Legal review of tobacco bans under way
A tobacco giant has called on a judge to set aside Scottish parliament plans to ban the open display of cigarettes in shops.
The call by Imperial Tobacco came at the start of a judicial review at the Court of Session of measures passed by the parliament in January.
Imperial is also trying to stop a ban on vending machines selling cigarettes.
The firm told the court the provisions were outside the legislative competency of Holyrood and were not law.
Imperial argued the measures, contained in the Tobacco and Primary Medical Services (Scotland) Act, related to matters reserved to the Westminster parliament under consumer protection provisions.
It also claimed the relevant sections modified a rule of Scottish criminal law which was "special to a reserved matter" and that it would alter freedom of trade provisions in the 1707 Act of Union between Scotland and England.
Imperial's action is being contested by Scotland's senior law officer, the Lord Advocate Elish Angiolini, who maintained the firm was not entitled to the orders it sought.
Junior counsel for Imperial Tobacco, Brian Gill, told the court the company did not accept "the various assertions made and opinions expressed about smoking and health either by the Scottish government or members of the Scottish parliament" during the passage of the Bill, or by the Lord Advocate.
Mr Gill said: "The effect of Section 1 (of the Act) is to criminalise the display of tobacco products or smoking-related products which is a currently lawful display. What is created is a wholly new offence in Scottish criminal law."

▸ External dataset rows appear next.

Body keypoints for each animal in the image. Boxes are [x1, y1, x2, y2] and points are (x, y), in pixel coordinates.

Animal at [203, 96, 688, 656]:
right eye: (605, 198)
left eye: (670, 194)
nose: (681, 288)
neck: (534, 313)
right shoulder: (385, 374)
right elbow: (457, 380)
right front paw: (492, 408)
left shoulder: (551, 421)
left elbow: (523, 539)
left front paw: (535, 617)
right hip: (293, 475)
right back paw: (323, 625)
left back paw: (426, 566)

He said it amounted to "a drastic outright ban".
He also argued the provision over cigarette vending machines also created a criminal offence.
"The Scottish Parliament has taken a deliberate legislative decision to create these new offences," he said.

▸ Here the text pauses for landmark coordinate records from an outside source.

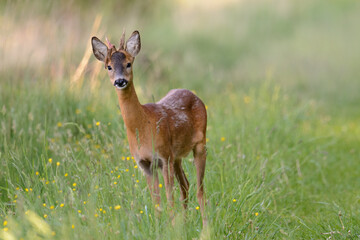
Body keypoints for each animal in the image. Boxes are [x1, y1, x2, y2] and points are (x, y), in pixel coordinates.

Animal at [91, 30, 207, 225]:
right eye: (108, 67)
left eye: (128, 63)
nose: (120, 81)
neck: (143, 126)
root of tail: (194, 95)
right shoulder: (144, 163)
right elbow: (156, 202)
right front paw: (161, 226)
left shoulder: (164, 156)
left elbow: (169, 197)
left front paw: (172, 225)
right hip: (177, 156)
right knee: (185, 185)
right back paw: (185, 223)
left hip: (200, 144)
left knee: (200, 190)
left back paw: (205, 227)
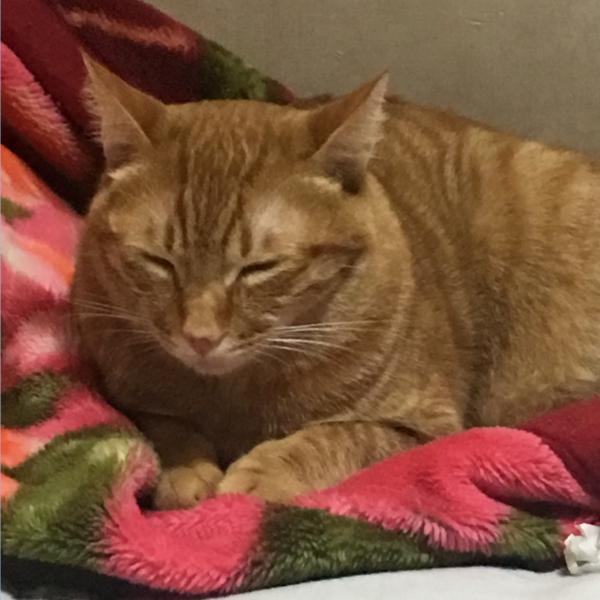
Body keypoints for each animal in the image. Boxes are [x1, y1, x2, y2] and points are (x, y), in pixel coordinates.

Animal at [72, 57, 600, 510]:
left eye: (259, 267)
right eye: (159, 262)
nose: (200, 338)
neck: (234, 394)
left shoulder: (426, 430)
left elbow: (343, 434)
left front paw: (266, 471)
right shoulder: (126, 392)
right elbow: (164, 425)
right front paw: (187, 469)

The Scottish government has announced the display ban would come into effect for larger retailers next year and for smaller shops in 2013.
The Lord Advocate said the introduction of the bill was "part of a government programme to improve Scottish public health by reducing smoking".
She said smoking was estimated to be responsible for 13,500 deaths each year and many more hospital admissions.
Ms Angiolini maintained the sections of the legislation containing the bans did not relate to a reserved matter and were within the legislative competency of the Scottish parliament.
The hearing continues. The judge, Lord Bracadale, is expected to give a decision at a later date.